Stéphane Pierré-Caps, Université de Lorraine
Un an après, Rémi Malingrey a porté un regard graphique et personnel sur cet article.
La question de la constitutionnalisation de l’état d’urgence a bien été tranchée, mais par le renoncement : dans une courte allocution du 20 mars 2016, le président de la République a enterré le projet de loi constitutionnelle dit de « protection de la nation », qui prévoyait d’inscrire dans la Constitution l’état d’urgence. Au reste, ce renoncement est davantage dû à un désaccord irréductible entre l’Assemblée nationale et le Sénat quant à la déchéance de la nationalité française également proposée à la révision constitutionnelle, qu’à l’état d’urgence en tant que tel.
De fait, le juge constitutionnel en est désormais réduit à apprécier le régime juridique de l’état d’urgence au fil des questions prioritaires de constitutionnalité posées par les citoyens. Il a par exemple sanctionné, le 19 février 2016, le fait de copier des données informatiques à l’occasion d’une perquisition, ainsi assimilé à une saisie, faute d’autorisation par un juge.

----------

> **SÉRIE D'EXERCICES**
**a.** Répondez à ces questions sur le texte sur l'état d'urgence :
(i) À quelle date le président de la République a-t-il abandonné le projet de loi constitutionnelle ?
(ii) Comment ce projet de loi était-il appelé ?
(iii) Qu'a sanctionné le juge constitutionnel le 19 février 2016 ?
**b.** Restituez tel quel le passage du texte sur l'état d'urgence qui commence à « Stéphane Pierré-Caps, Université » et se termine à « tant que tel. ».
**c.** Écrivez la suite du texte sur l'état d'urgence, à partir de sa dernière phrase.

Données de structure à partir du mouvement
----------

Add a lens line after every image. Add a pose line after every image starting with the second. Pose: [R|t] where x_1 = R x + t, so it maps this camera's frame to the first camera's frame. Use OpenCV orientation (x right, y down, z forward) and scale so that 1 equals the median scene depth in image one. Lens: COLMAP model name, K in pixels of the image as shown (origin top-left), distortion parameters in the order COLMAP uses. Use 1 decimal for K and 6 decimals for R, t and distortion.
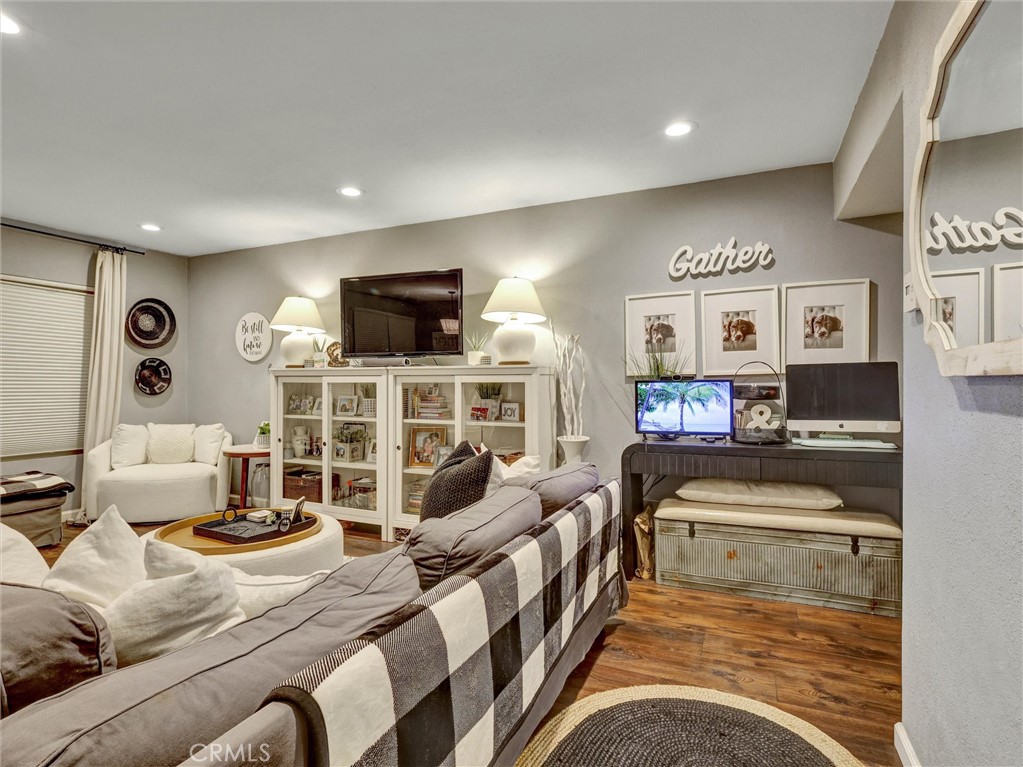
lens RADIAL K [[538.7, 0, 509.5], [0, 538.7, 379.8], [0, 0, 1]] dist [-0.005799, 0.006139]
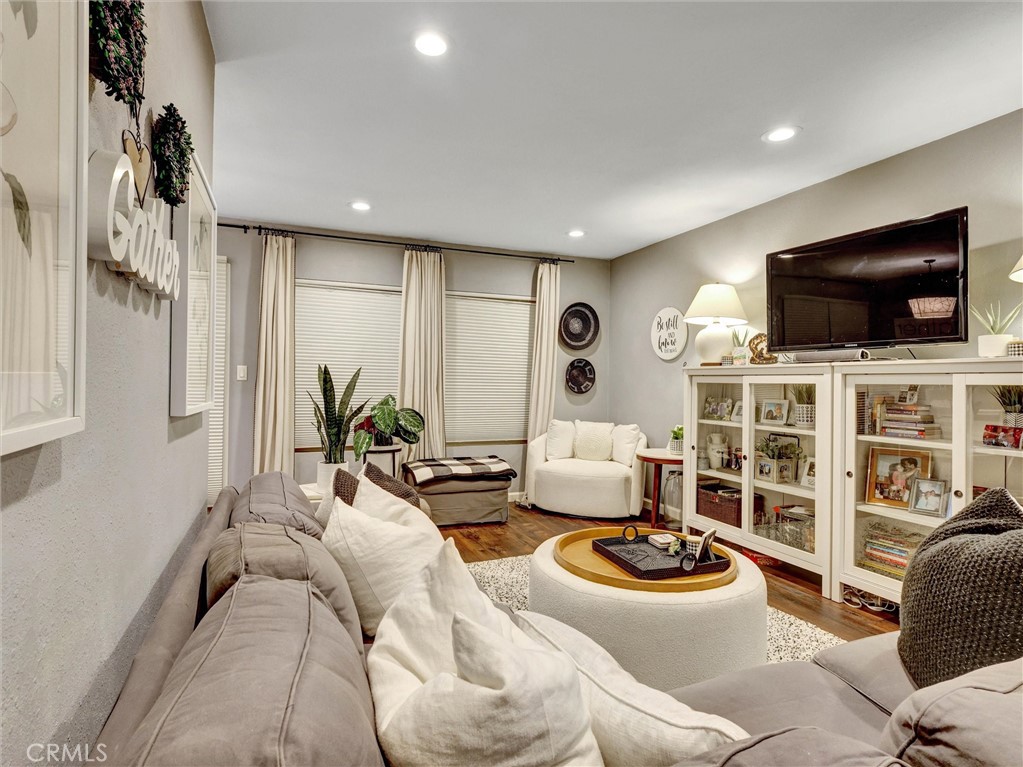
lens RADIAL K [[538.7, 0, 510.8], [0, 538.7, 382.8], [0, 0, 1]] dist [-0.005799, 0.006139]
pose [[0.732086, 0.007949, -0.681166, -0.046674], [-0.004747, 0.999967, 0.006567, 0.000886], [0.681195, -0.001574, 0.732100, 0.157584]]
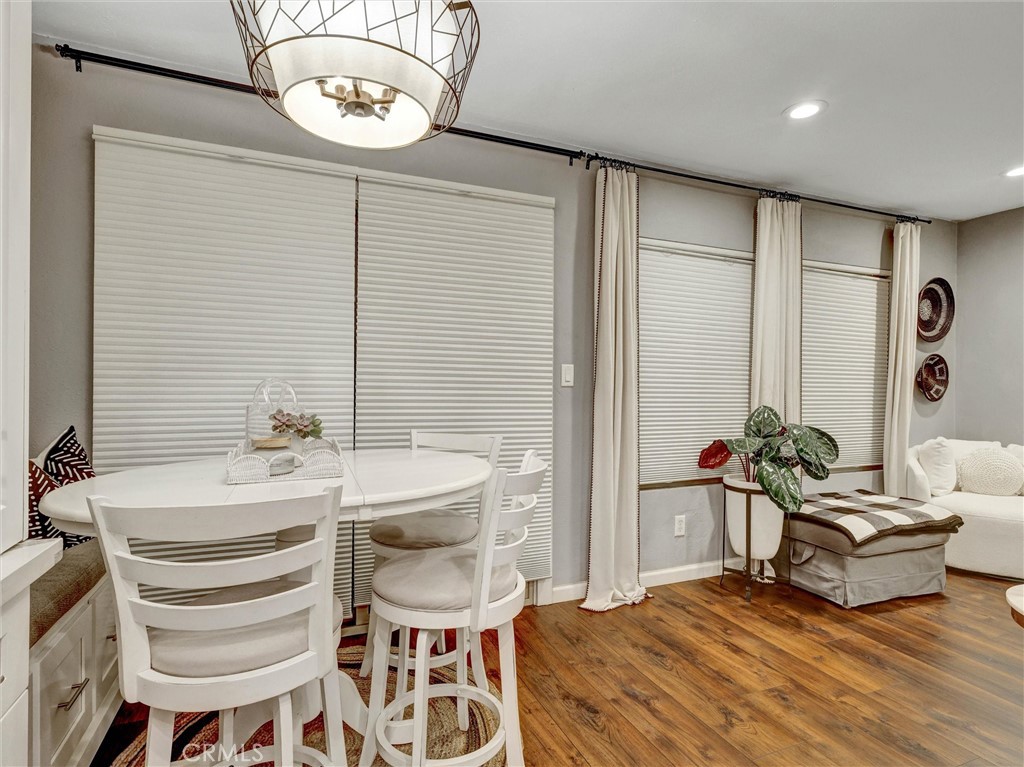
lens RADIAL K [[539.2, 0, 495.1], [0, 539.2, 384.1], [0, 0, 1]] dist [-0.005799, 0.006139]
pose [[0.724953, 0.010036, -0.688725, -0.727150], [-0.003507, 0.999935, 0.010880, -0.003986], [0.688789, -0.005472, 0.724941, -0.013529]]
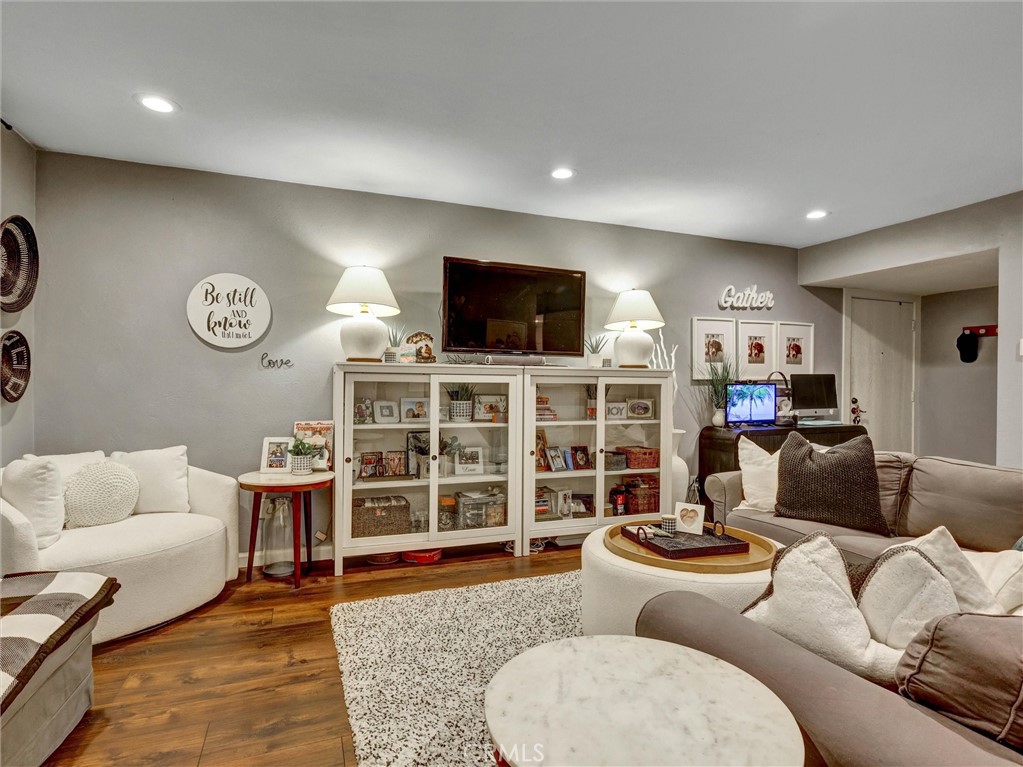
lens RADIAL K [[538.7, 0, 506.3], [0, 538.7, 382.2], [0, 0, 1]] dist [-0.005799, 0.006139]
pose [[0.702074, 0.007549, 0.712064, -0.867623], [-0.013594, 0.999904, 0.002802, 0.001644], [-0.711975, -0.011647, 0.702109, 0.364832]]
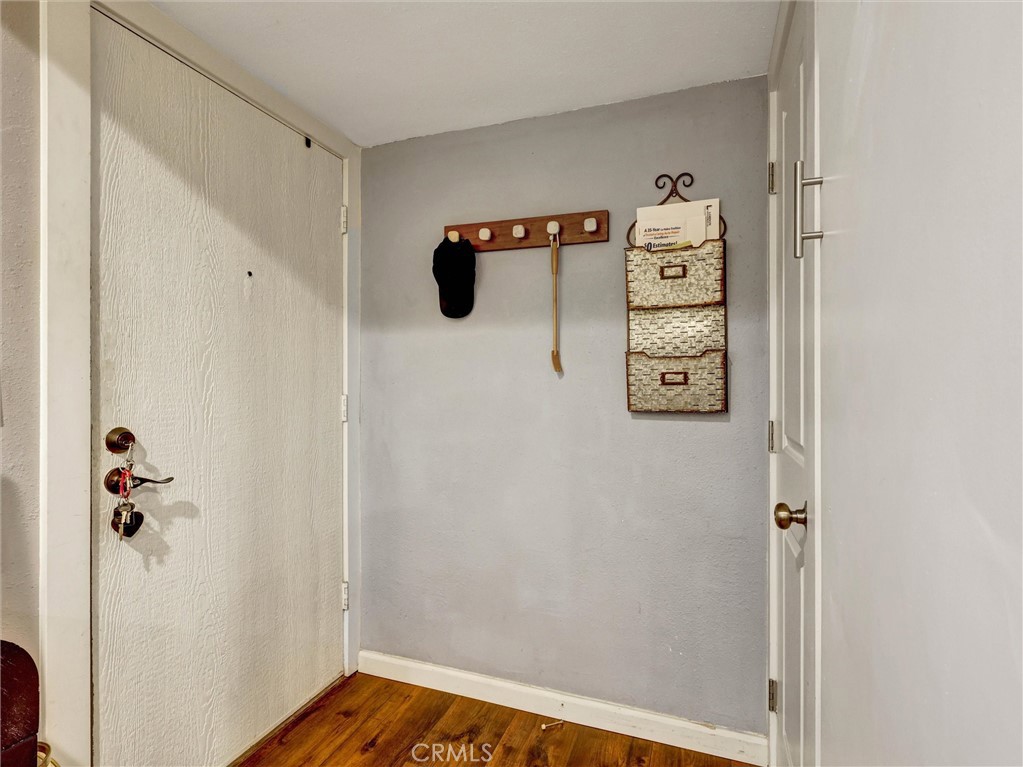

----------

> **RÉPONSES RÉDIGÉES**
**a.**
(i) Le 20 mars 2016, dans une courte allocution.
(ii) Il était dit de « protection de la nation ».
(iii) Le fait de copier des données informatiques lors d'une perquisition sans l'autorisation d'un juge. Cette copie était ainsi assimilée à une saisie.

**b.**
Stéphane Pierré-Caps, Université de Lorraine
Un an après, Rémi Malingrey a porté un regard graphique et personnel sur cet article.
La question de la constitutionnalisation de l’état d’urgence a bien été tranchée, mais par le renoncement : dans une courte allocution du 20 mars 2016, le président de la République a enterré le projet de loi constitutionnelle dit de « protection de la nation », qui prévoyait d’inscrire dans la Constitution l’état d’urgence. Au reste, ce renoncement est davantage dû à un désaccord irréductible entre l’Assemblée nationale et le Sénat quant à la déchéance de la nationalité française également proposée à la révision constitutionnelle, qu’à l’état d’urgence en tant que tel.

**c.**
Cela n’a pourtant pas empêché le gouvernement de prolonger l’état d’urgence, initialement proclamé par le décret du 14 novembre 2015, la nuit même des attentats de Paris, par les lois du 20 novembre 2015, du 19 février 2016 et du 20 mai 2016, soit plus de 8 mois après ces attentats, à quoi l’on ajoutera la loi du 21 juillet 2016, adoptée à la suite de l’attentat de Nice, prolongeant l’état d’urgence pour 6 mois de plus, puis celle du 19 décembre 2016, le prolongeant à son tour pour 6 mois jusqu’en juillet 2017, pour cause de danger terroriste en période électorale présidentielle et législative ; non sans avoir assorti cette prolongation de nouvelles mesures antiterroristes. Les mises en garde du Conseil d’État et de son vice-président quant à la durée excessive de l’état d’urgence n’ont donc eu aucun effet.
Il est donc bien vrai que l’état d’urgence est en passe de devenir une norme sociale en dépit de son imprévisibilité même. Autrement dit, la situation d’exception tend à se faire permanente et induit un nouveau type de légalité, en tout état de cause problématique eu égard aux standards de l’Etat de droit. Dans ces conditions, la constitutionnalisation de l’état d’urgence, qui pouvait se justifier par la mise en cause des libertés fondamentales qu’elle comporte, a cessé d’être exemplaire et a perdu de son intérêt. L’on assiste ainsi à la mise en place d’un état de droit de nécessité édifié par le gouvernement comme une réponse à un type nouveau de menace et de danger, et ce avec le consentement du législateur.
République, consuls et dictature
Au temps de la République romaine, la dictature est la réponse. Elle est une magistrature extraordinaire requise par le Sénat face à un péril imminent, intérieur ou extérieur. Elle n’emporte donc pas pour autant une suspension du fonctionnement régulier des institutions de la République. Surtout, elle est temporaire. Le dictateur est désigné pour une durée limitée : six mois, à l’origine le temps d’une campagne militaire. À l’issue de cette période, il doit « démissionner », que sa mission ait été remplie ou non.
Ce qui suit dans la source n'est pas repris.